Dataset entries
[Start of Attachment]

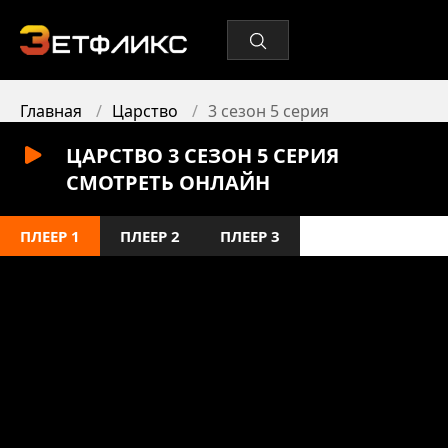
Главная
Царство
3 сезон 5 серия
ЦАРСТВО 3 СЕЗОН 5 СЕРИЯ
СМОТРЕТЬ ОНЛАЙН
ПЛЕЕР 1
ПЛЕЕР 2
ПЛЕЕР 3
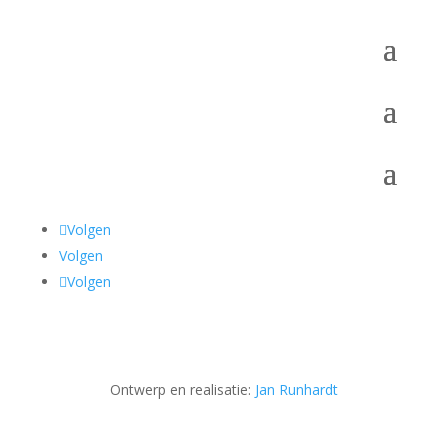
Volgen
Volgen
Volgen
Ontwerp en realisatie:
Jan Runhardt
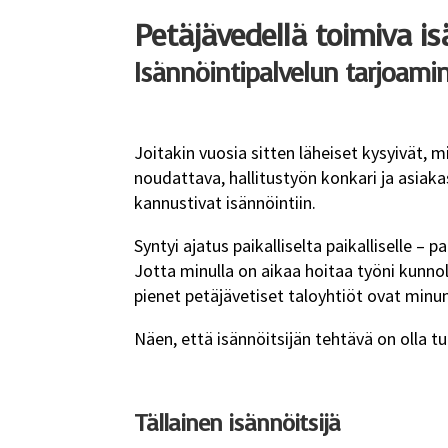
Petäjävedellä toimiva i
Isännöintipalvelun tarjoam
Joitakin vuosia sitten läheiset kysyivät, mi
noudattava, hallitustyön konkari ja asiak
kannustivat isännöintiin.
Syntyi ajatus paikalliselta paikalliselle – 
Jotta minulla on aikaa hoitaa työni kunno
pienet petäjävetiset taloyhtiöt ovat minun
Näen, että isännöitsijän tehtävä on olla tu
Tällainen isännöitsijä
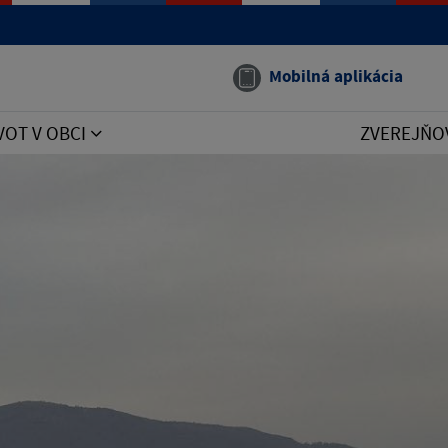
Mobilná aplikácia
VOT V OBCI
ZVEREJŇO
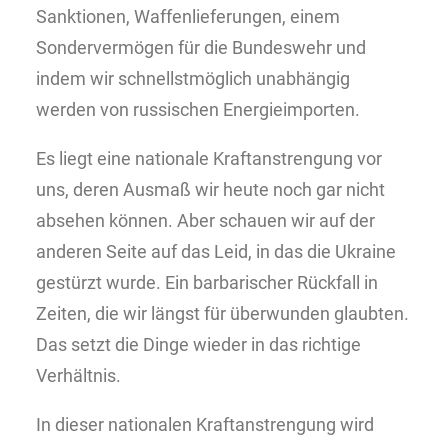
Sanktionen, Waffenlieferungen, einem
Sondervermögen für die Bundeswehr und
indem wir schnellstmöglich unabhängig
werden von russischen Energieimporten.
Es liegt eine nationale Kraftanstrengung vor
uns, deren Ausmaß wir heute noch gar nicht
absehen können. Aber schauen wir auf der
anderen Seite auf das Leid, in das die Ukraine
gestürzt wurde. Ein barbarischer Rückfall in
Zeiten, die wir längst für überwunden glaubten.
Das setzt die Dinge wieder in das richtige
Verhältnis.
In dieser nationalen Kraftanstrengung wird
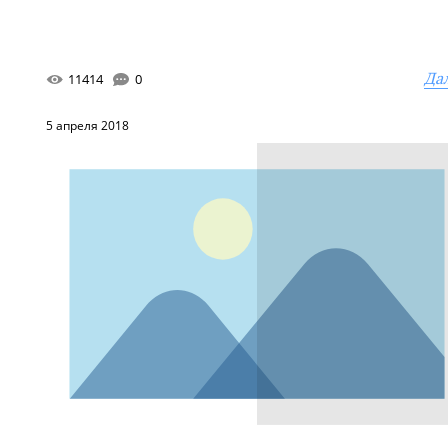
Да
11414
0
5 апреля 2018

[End of Attachment]

*Problem description*. Return every line of text in the material above unchanged, leaving out the pictures.

*Completed task*.
Главная
Царство
3 сезон 5 серия
ЦАРСТВО 3 СЕЗОН 5 СЕРИЯ
СМОТРЕТЬ ОНЛАЙН
ПЛЕЕР 1
ПЛЕЕР 2
ПЛЕЕР 3
Volgen
Volgen
Volgen
Ontwerp en realisatie:
Jan Runhardt
Petäjävedellä toimiva i
Isännöintipalvelun tarjoam
Joitakin vuosia sitten läheiset kysyivät, mi
noudattava, hallitustyön konkari ja asiak
kannustivat isännöintiin.
Syntyi ajatus paikalliselta paikalliselle – 
Jotta minulla on aikaa hoitaa työni kunno
pienet petäjävetiset taloyhtiöt ovat minun
Näen, että isännöitsijän tehtävä on olla tu
Tällainen isännöitsijä
Mobilná aplikácia
VOT V OBCI
ZVEREJŇO
Sanktionen, Waffenlieferungen, einem
Sondervermögen für die Bundeswehr und
indem wir schnellstmöglich unabhängig
werden von russischen Energieimporten.
Es liegt eine nationale Kraftanstrengung vor
uns, deren Ausmaß wir heute noch gar nicht
absehen können. Aber schauen wir auf der
anderen Seite auf das Leid, in das die Ukraine
gestürzt wurde. Ein barbarischer Rückfall in
Zeiten, die wir längst für überwunden glaubten.
Das setzt die Dinge wieder in das richtige
Verhältnis.
In dieser nationalen Kraftanstrengung wird
Да
11414
0
5 апреля 2018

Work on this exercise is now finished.